### What is required
Each line below that contains "Collins" should be counted. Give only the total.

### The data
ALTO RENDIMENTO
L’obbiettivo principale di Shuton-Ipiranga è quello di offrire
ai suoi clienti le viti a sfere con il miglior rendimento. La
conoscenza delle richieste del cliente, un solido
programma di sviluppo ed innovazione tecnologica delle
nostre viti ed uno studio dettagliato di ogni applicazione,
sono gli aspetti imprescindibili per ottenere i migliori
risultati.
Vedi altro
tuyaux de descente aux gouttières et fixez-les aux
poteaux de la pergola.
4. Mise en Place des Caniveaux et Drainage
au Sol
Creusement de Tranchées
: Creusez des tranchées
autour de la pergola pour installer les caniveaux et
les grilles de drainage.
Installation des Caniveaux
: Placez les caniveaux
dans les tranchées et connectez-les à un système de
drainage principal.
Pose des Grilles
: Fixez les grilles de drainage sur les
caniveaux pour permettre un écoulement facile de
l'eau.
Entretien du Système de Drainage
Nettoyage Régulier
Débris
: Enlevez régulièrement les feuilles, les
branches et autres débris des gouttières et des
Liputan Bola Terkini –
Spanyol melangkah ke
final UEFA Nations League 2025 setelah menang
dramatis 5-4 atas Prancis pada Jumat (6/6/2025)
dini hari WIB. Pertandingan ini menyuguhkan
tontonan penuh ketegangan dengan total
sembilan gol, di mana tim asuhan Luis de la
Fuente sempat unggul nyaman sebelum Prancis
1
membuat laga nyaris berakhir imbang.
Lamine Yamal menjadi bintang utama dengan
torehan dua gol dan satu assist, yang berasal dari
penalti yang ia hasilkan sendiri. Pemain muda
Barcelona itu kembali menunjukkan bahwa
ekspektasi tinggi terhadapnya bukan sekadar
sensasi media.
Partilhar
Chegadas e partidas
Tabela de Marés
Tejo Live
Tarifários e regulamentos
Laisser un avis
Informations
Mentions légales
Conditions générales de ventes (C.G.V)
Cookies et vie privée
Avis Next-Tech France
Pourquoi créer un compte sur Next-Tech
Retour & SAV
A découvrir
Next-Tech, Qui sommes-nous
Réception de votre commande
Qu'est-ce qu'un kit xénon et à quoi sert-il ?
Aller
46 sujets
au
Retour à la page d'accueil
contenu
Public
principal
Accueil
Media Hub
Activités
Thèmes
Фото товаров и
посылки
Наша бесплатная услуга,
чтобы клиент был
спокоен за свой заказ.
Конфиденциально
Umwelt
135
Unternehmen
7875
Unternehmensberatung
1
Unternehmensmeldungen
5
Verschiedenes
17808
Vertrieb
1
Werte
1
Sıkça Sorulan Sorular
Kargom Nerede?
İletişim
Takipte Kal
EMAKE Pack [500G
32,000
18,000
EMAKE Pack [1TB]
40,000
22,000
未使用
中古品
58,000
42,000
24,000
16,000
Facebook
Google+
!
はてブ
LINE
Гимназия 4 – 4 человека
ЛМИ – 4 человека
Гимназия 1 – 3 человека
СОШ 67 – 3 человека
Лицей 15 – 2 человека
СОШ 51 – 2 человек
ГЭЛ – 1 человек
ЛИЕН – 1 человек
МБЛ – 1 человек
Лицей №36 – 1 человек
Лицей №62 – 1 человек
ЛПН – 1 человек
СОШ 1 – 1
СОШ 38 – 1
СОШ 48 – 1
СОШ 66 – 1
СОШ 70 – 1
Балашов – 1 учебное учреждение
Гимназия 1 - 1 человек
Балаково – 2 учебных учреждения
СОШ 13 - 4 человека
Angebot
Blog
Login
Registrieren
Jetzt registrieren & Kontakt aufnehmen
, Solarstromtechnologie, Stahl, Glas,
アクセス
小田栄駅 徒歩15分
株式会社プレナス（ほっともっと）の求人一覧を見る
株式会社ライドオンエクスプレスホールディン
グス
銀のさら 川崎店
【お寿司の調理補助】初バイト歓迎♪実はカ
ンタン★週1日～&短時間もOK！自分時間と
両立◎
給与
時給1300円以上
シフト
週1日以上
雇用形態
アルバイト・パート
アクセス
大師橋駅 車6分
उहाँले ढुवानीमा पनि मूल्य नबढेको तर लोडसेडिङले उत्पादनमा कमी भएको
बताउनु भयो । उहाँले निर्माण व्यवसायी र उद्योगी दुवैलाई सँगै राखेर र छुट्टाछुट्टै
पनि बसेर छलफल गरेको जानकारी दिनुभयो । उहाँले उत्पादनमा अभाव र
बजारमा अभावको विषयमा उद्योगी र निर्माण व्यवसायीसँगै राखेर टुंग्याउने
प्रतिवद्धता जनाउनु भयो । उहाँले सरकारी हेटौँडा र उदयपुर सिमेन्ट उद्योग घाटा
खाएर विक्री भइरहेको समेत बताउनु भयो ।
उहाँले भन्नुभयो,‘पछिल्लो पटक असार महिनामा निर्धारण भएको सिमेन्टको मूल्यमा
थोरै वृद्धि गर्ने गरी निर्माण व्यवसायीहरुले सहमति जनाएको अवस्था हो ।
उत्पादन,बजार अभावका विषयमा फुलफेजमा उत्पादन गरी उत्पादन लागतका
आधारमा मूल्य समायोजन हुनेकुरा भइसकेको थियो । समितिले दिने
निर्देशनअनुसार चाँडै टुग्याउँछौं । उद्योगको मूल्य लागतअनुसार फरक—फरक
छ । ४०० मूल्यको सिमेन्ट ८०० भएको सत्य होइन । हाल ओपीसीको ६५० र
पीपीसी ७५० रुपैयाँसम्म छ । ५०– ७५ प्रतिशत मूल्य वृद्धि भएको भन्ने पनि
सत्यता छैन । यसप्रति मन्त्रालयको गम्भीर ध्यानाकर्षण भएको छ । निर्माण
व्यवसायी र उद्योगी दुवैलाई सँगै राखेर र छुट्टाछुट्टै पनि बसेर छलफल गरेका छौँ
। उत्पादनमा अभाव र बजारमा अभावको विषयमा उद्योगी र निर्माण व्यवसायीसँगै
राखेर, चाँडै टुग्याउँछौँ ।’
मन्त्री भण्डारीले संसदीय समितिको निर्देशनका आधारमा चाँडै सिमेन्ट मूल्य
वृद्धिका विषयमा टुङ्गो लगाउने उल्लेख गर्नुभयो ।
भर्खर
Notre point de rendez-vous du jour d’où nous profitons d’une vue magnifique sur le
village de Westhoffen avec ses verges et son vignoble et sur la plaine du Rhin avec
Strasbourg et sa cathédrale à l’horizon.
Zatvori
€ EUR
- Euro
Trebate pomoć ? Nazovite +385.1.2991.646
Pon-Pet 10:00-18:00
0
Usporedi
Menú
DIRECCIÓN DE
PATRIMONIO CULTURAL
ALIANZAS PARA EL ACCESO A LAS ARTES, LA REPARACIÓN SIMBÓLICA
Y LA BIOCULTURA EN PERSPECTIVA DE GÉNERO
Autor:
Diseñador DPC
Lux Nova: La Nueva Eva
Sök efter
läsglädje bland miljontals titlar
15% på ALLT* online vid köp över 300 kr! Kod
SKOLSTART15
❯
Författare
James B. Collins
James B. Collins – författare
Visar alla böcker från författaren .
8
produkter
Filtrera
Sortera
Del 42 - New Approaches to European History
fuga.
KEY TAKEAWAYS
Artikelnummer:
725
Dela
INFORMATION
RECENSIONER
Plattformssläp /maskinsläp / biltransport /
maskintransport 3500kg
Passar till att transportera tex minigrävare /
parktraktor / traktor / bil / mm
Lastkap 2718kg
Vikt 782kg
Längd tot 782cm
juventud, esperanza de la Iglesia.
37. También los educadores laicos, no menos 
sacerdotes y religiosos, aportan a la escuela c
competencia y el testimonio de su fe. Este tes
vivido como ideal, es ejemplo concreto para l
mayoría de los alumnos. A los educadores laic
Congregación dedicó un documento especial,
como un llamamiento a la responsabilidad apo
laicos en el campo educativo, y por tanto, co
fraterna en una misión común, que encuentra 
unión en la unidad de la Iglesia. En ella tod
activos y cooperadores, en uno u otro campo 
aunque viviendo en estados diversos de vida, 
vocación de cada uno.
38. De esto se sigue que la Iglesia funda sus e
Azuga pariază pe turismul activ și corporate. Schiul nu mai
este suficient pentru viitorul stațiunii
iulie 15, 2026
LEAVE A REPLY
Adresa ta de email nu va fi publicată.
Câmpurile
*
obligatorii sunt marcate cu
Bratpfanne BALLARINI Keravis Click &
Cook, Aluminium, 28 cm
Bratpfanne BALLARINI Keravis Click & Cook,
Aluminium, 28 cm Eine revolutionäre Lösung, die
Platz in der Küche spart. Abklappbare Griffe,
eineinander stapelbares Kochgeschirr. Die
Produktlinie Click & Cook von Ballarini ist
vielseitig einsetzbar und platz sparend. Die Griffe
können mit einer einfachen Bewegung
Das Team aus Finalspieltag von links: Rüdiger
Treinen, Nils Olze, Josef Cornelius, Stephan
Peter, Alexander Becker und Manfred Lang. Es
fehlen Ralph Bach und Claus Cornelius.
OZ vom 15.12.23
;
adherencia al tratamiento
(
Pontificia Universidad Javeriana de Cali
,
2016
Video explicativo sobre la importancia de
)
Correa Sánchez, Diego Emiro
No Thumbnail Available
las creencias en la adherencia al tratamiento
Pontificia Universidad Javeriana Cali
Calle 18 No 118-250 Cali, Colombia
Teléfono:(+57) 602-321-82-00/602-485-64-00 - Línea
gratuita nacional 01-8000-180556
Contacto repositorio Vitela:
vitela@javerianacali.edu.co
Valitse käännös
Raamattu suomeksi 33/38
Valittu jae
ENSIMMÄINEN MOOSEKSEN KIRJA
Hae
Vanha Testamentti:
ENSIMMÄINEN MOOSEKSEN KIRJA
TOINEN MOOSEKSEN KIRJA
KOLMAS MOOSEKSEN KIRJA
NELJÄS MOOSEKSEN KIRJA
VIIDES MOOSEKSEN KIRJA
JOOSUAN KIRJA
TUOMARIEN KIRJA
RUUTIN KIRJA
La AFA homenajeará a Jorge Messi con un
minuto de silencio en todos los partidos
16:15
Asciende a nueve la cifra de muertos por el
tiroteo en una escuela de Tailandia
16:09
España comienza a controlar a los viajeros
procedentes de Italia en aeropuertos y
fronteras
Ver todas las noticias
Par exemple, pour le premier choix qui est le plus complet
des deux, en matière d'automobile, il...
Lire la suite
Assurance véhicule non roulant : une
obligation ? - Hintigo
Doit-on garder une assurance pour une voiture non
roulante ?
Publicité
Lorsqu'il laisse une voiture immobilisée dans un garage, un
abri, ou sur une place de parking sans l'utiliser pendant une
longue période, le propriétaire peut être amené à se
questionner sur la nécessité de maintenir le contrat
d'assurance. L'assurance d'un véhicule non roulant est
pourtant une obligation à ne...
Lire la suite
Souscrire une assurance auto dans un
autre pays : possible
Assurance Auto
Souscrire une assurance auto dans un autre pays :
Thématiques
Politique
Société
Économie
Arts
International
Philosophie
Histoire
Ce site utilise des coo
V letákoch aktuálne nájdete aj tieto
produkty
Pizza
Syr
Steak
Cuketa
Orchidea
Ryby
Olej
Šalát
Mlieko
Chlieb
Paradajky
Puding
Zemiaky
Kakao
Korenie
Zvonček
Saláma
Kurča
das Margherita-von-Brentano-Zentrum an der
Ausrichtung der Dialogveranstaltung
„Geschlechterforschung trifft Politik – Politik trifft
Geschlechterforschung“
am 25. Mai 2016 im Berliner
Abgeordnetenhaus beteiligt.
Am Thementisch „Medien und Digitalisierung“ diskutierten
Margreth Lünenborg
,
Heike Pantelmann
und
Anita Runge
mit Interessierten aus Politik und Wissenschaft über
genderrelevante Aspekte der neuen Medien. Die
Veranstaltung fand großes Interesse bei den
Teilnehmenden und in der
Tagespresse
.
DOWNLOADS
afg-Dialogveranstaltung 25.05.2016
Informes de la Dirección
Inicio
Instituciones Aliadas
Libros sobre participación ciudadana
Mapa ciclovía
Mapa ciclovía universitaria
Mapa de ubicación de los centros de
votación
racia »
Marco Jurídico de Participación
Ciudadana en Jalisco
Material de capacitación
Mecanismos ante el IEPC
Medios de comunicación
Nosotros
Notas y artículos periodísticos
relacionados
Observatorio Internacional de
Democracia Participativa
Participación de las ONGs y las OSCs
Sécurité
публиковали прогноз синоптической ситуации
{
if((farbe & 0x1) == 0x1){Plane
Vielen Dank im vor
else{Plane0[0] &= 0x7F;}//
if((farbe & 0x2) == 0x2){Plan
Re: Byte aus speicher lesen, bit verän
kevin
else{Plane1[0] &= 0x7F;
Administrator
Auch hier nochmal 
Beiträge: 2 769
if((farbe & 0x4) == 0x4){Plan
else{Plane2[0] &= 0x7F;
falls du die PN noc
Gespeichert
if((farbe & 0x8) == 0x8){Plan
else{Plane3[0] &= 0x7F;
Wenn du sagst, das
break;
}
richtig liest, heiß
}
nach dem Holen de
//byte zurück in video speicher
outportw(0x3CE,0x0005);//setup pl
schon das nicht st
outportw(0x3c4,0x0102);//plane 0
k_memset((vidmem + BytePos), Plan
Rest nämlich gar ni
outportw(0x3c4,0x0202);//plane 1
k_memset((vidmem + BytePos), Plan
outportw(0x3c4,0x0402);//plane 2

### Written solution
2